PASSAGE TO READ -

The filesystem is getting reasonably stable.
This weekend we hit a bug in space reservation, which we can't reproduce
yet but probably isn't too hard to find by code inspection. There is
some thought that the assertion not the space reservation is buggy, in
any case we'll release a snapshot after it is fixed.
Our performance is generally wonderful and getting better.
It has the following weakpoints:
* We allocate a "jnode" per unformatted node in the filesystem. The
traversing of these jnodes consumes more CPU than performing the memcpy
from user space to kernel space when doing large writes. I don't yet
really understand on an intuitive level why this is so, which is a
reflection on my ignorance as it is consistent with stories I have heard
from other implementors of filesystems who found that eliminating per
page structures was an important part of optimizing large writes. We
will fix this by creating a new structure called an extent-node that
will exist on a per extent basis, and this will probably cure the
problem. This will greatly simplify parts of our code for reasons I
won't go into, and it will also take us 6 weeks to do it. I don't think
users should wait for it, and so we will ship without it.
* Our dbench performance was poor, has improved due to coding changes,
and we need to test and analyze again. Perhaps more fixes will be
needed, we can't say yet.
* Our fsync performance is poor. We will pay attention to this next
year, frankly, after we have fully implemented the transactions API. At
that point we will say something like, if you care about fsync
performance you should be using the transactions API and/or sponsoring
us to tune for NVRAM, users will say back "but our legacy apps on
hardware without NVRAM matter!", and we will grudgingly but effectively
tune for this because we care about real users too.;-)
Nikita recently invented and implemented a clever bit of code that keeps
track of the highest node in the tree that spans a directory, and then
performs repeat lookups within the same directory starting from there
rather than the root. This is a nice answer to those who keep asking
me, wouldn't it be faster to have separate trees for each directory?

RECORDED INFORMATION -

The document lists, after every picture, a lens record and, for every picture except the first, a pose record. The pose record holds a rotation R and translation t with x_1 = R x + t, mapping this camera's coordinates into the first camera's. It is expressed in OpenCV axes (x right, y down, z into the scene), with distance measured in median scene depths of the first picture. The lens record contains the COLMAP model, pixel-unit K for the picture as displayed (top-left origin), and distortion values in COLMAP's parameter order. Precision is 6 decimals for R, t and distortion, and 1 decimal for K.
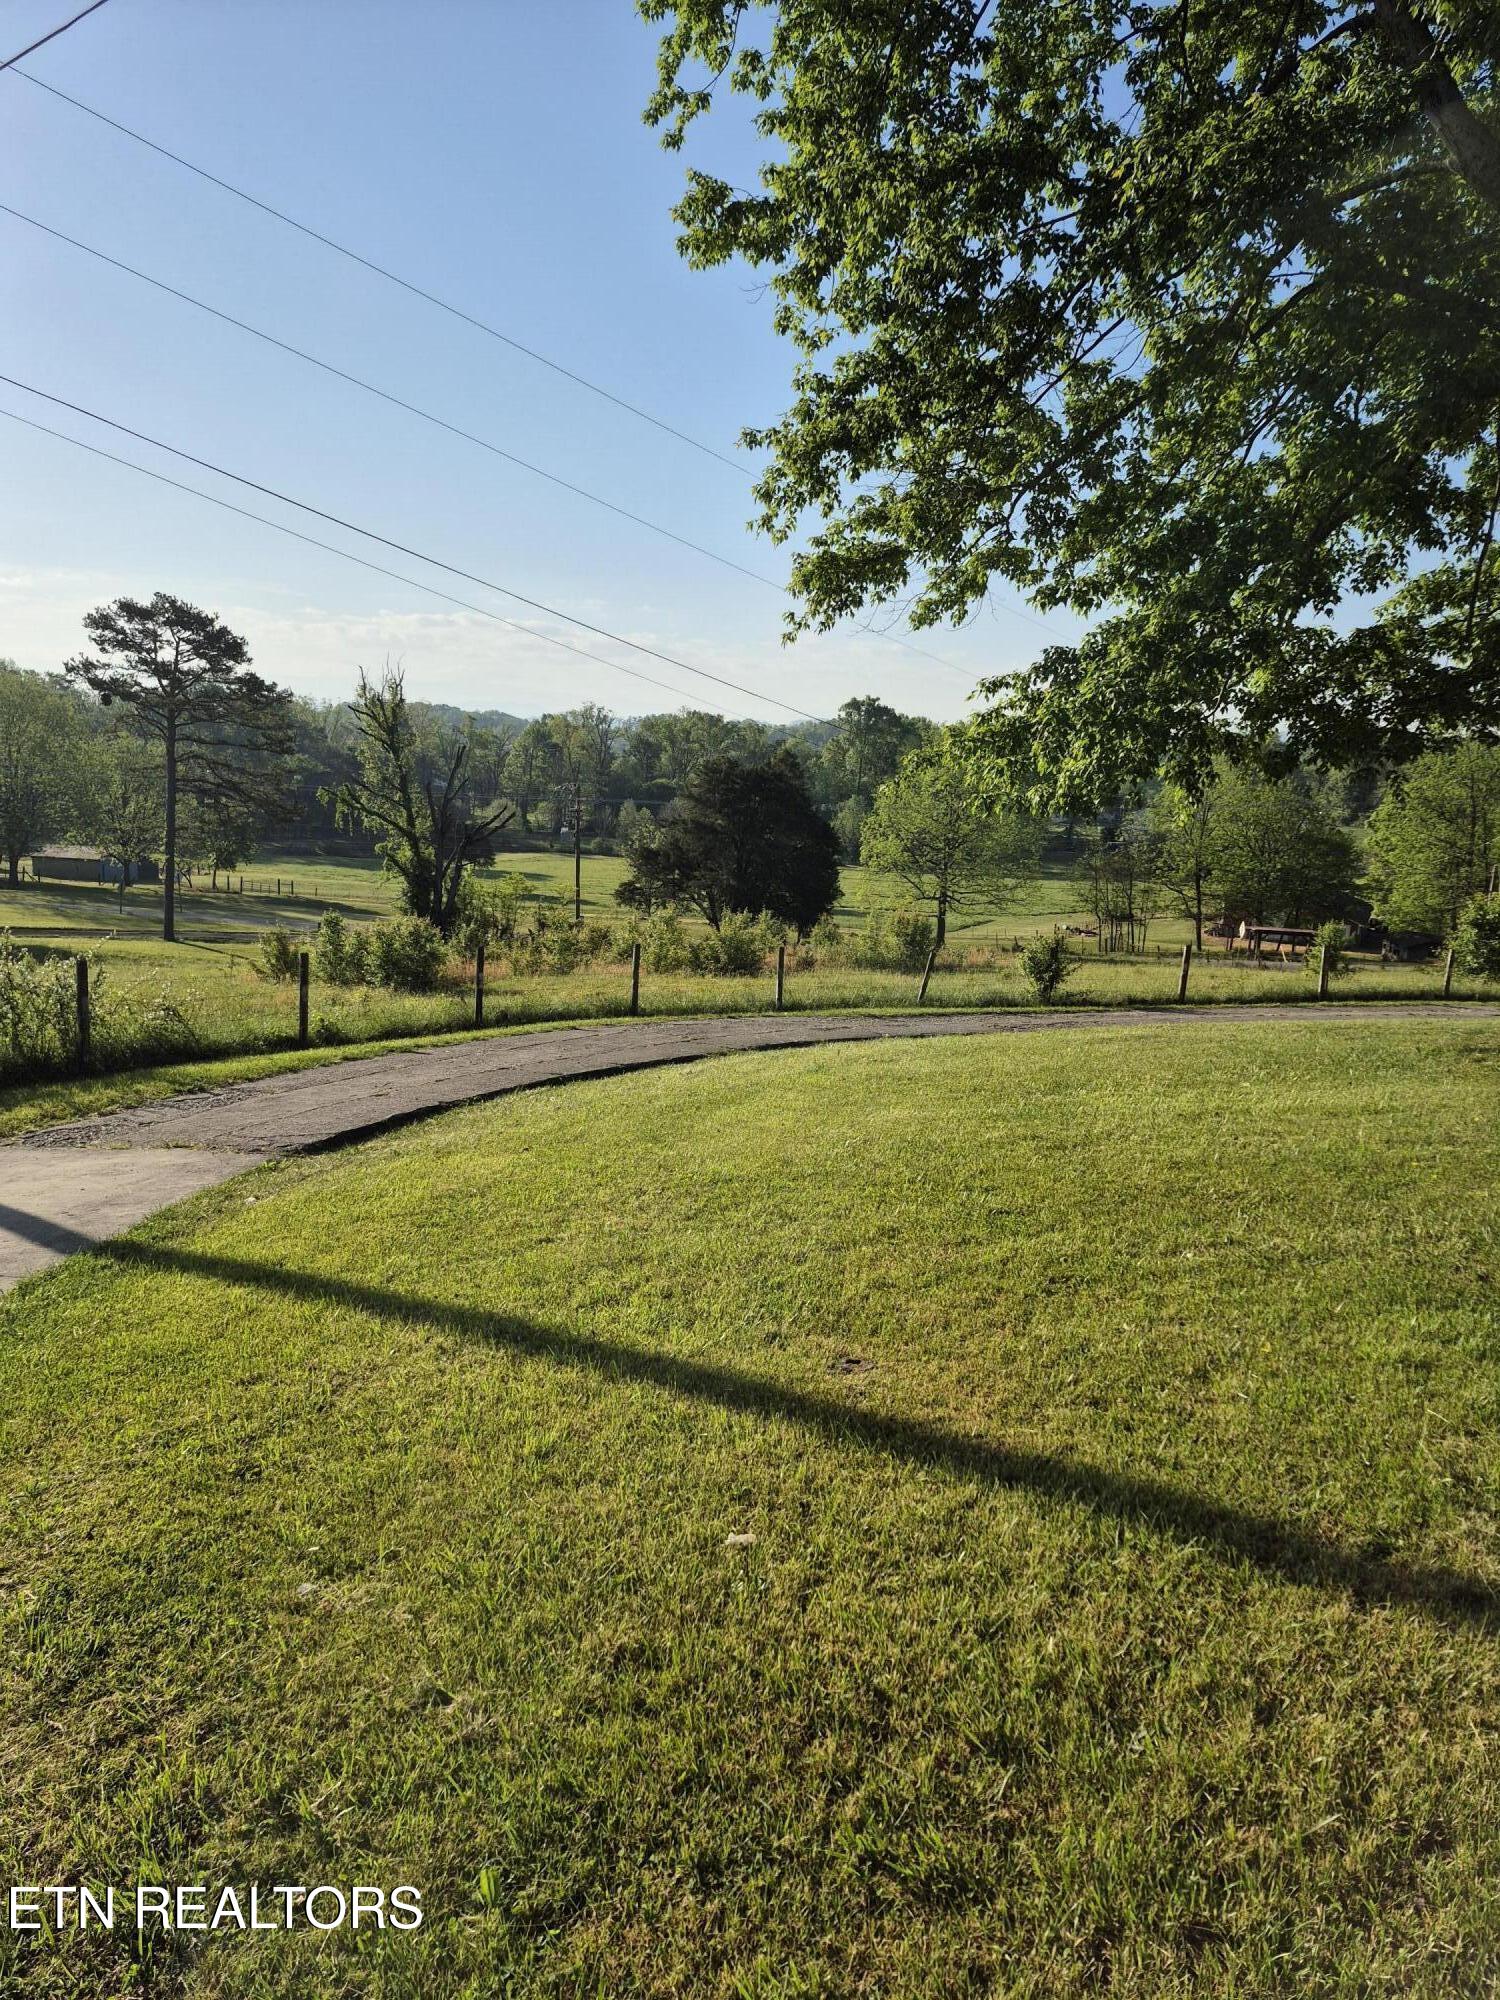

TASKS TO COMPLETE -
**a.** In the filesystem status update, where does Nikita's new code start repeat lookups within the same directory?
**b.** Condense the item in the filesystem status update that begins with the words We allocate a "jnode" per unformatted node into a bulleted list of its main facts.
**c.** Carry the filesystem status update forward from its final sentence, in the same technical voice.

YOUR WRITTEN ANSWERS -
**a.** From the highest node in the tree that spans the directory, instead of from the root.

**b.**
- One jnode is allocated per unformatted node in the filesystem.
- During large writes, traversing these jnodes uses more CPU than the memcpy from user space to kernel space.
- Other filesystem implementors have found that eliminating per-page structures was an important part of optimizing large writes.
- The planned fix is a new structure, the extent-node, kept per extent. It will probably cure the problem and will greatly simplify parts of the code.
- The fix will take 6 weeks, so the filesystem will ship without it.

**c.**
Now I have better answer for them --- nice work Nikita. It also has the
nice side effect of reducing spin lock contention on the root node for
4-way SMP.
I am hoping to move my laptop to SuSE 9.0 running reiser4 sometime this
week, and I am hoping we will ask for more outside testers to help us
find bugs at that time. While I have mentioned only the performance
flaws in this email, our overall performance seems to leave little doubt
that the filesystem as-is is far better than V3, and even though it will
get much faster with another year or so of tuning, if now we are the
fastest available on Linux, we should be shipping now (assuming we find
no new bugs in the last round of internal testing).
Benchmarks can be found at http://www.namesys.com/benchmarks.html
As you can see in those benchmarks, in V4 tails IMPROVE performance due
to saving IO transfer time. This is a great improvement over V3, and
generally speaking V4 stomps all over V3 performance. It also scales
better, has plugins, and improves semantics a little bit (big semantic
improvements will be in the next major release not V4).
You'll also notice that we increased the size of the fileset to be more
fair to ext3, and we tested some ext3 configurations Andrew Morton
suggested testing.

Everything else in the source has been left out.